For the past half-year it has been a tremendous privilege for me to serve as the interim department head of the Bradley Department of Electrical and Computer Engineering (ECE). As you read the articles in this year’s report, I think that you will agree with me that the scope of ECE’s research and educational activities is truly remarkable. From work being done at Wireless@VT to “unwire” the hospital of the future, to the rapidly expanding research being done at the Ted and Karyn Hume Center for National Security and Technology (the Hume Center) to address national security challenges, the articles in this report give a window into the cutting edge research being done in ECE. I sincerely believe that one of the department’s greatest strengths is our ability to meet new technological challenges head-on with expertise, imagination, and hard work.
On the educational front, this year’s report describes initiatives in our cumulative undergraduate design experience, or “capstone” courses, and shows their central place in the ECE undergraduate curriculum. In addition, the report gives examples of undergraduate and graduate research opportunities such as the DARPA spectrum and robotics challenges, the VMEC summer microelectronics program, and Virginia Tech’s hybrid electric vehicle team. These opportunities, among many others available in department, offer today’s ECE graduates an extremely rich and timely educational experience that uniquely benefits them as they enter today’s workforce, or as they continue with their graduate education.
I would like bring to your attention the contributions of a number of individuals in the service of the department. First and foremost, I would like to thank Scott Midkiff for his strong leadership of the department over the past three years. In spite of the limited resources available, under Scott’s leadership, ECE made significant strides in a number of educational and research initiatives. In particular, I think the establishment and recent success of the Hume Center and the realization of the Space@VT building are two stellar examples of Scott’s leadership. I would also like to extend a special thanks to Scott Bailey and Kathy Atkins, in partnership with Joe Meredith and the Corporate Research Center, for their tireless work to make the new Space@VT building a reality. In addition, I would like to recognize several members of the ECE Advisory Board whose terms have ended this year, including Roger Gambrel, Michael Keeton, Gino Manzo, Dave Marsell, Mike Newkirk, Dan Sable, Eric Starkloff, and Tim Winter. I sincerely thank these individuals for their service to the department. Finally, I would like to acknowledge three distinguished ECE faculty members that are retiring this year: Gary Brown, Bill Davis, and Tim Pratt. Each of these professors has been a fantastic departmental resource and strong contributor to the ECE research and teaching programs. I am sure that you will join with me in wishing them, and their families, the very best in their retirement.
On a personal note, one of the most rewarding aspects of being interim head has been the opportunity to meet alumni when they stop by to visit the department to catch up on news.
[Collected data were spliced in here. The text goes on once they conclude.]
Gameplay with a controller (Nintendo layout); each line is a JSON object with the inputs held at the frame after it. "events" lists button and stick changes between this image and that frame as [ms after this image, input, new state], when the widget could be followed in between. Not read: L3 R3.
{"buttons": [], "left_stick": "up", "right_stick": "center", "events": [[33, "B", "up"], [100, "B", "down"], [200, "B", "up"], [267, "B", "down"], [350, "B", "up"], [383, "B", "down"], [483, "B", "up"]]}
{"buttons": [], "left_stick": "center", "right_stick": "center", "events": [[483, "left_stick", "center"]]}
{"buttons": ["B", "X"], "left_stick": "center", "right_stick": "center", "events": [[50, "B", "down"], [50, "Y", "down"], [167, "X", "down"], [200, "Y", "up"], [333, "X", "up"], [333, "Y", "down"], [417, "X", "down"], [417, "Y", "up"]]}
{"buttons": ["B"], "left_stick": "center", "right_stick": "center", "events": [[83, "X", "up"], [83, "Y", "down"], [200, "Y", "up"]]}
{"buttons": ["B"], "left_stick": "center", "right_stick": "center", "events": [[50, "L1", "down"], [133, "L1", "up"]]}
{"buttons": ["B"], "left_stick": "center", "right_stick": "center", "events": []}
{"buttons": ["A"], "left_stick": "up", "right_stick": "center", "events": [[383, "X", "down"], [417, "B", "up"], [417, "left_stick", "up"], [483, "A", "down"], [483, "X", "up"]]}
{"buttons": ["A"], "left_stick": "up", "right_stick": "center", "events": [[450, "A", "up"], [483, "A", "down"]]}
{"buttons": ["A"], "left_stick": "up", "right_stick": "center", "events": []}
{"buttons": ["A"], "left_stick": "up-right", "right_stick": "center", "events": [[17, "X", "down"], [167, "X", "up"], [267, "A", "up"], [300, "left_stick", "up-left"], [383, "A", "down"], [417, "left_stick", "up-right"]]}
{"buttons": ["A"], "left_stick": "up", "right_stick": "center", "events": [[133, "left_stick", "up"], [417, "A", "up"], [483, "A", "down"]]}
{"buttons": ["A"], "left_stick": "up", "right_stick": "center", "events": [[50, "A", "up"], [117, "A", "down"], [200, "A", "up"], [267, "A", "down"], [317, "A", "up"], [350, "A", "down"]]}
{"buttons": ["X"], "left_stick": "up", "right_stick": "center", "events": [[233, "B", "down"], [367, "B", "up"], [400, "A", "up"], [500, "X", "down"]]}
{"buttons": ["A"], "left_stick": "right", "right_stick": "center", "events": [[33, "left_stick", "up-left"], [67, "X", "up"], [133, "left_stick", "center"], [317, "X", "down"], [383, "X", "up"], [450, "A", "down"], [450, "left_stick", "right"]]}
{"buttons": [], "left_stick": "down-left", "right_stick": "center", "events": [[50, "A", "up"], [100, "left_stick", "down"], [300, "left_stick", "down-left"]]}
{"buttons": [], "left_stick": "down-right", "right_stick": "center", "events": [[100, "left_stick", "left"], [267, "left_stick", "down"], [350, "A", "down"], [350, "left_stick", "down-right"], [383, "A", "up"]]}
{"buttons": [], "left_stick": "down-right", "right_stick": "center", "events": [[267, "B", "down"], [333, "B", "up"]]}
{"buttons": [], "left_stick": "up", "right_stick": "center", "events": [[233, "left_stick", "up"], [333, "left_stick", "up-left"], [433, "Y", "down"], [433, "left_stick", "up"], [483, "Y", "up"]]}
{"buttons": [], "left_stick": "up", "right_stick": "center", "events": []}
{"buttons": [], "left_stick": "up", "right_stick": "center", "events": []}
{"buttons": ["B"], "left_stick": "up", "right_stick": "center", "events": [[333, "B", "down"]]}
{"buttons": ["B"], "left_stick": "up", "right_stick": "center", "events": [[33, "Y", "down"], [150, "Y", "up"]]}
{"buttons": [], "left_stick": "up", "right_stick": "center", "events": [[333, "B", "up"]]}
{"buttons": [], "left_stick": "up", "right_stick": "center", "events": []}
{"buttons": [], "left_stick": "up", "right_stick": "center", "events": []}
They often tell of the difference their ECE education has made to their careers. They ask about a particular faculty member who inspired them to pursue a technical area that has ultimately become their career and their passion. Several times I have walked up and down the Whittemore stairwell with alumni looking for a younger version of themselves on the composite for the year they graduated. There are also the alumni who return to campus with their son or daughter who has just been accepted to Virginia Tech. It is a pleasure to witness their genuine excitement at the prospect of pursuing a degree in ECE and, ultimately, adding their photo to a graduation composite four years hence.
When you visit the department office, please stop by to see the photos on the wall of the Dynamo Laboratory in the former Preston Olin Building (1897), the students in the Electrical Engineering Laboratory (1921), or some of the other historical photos of the department. When I see these photos, I remind myself that these are the people who worked to build the department’s foundation and establish its legacy. As you read this year’s report, learn about our faculty and their research, and are introduced to our Bradley and Webber fellows and scholars, imagine the great places the department and its graduates will go over the next decade — much less the next hundred years. As William Blake wrote, “what is now proved was once only imagined,” so I can only wonder what our students and faculty will imagine and then prove in the coming decades. Whatever it is, I am certain that these future contributions will take our breath away.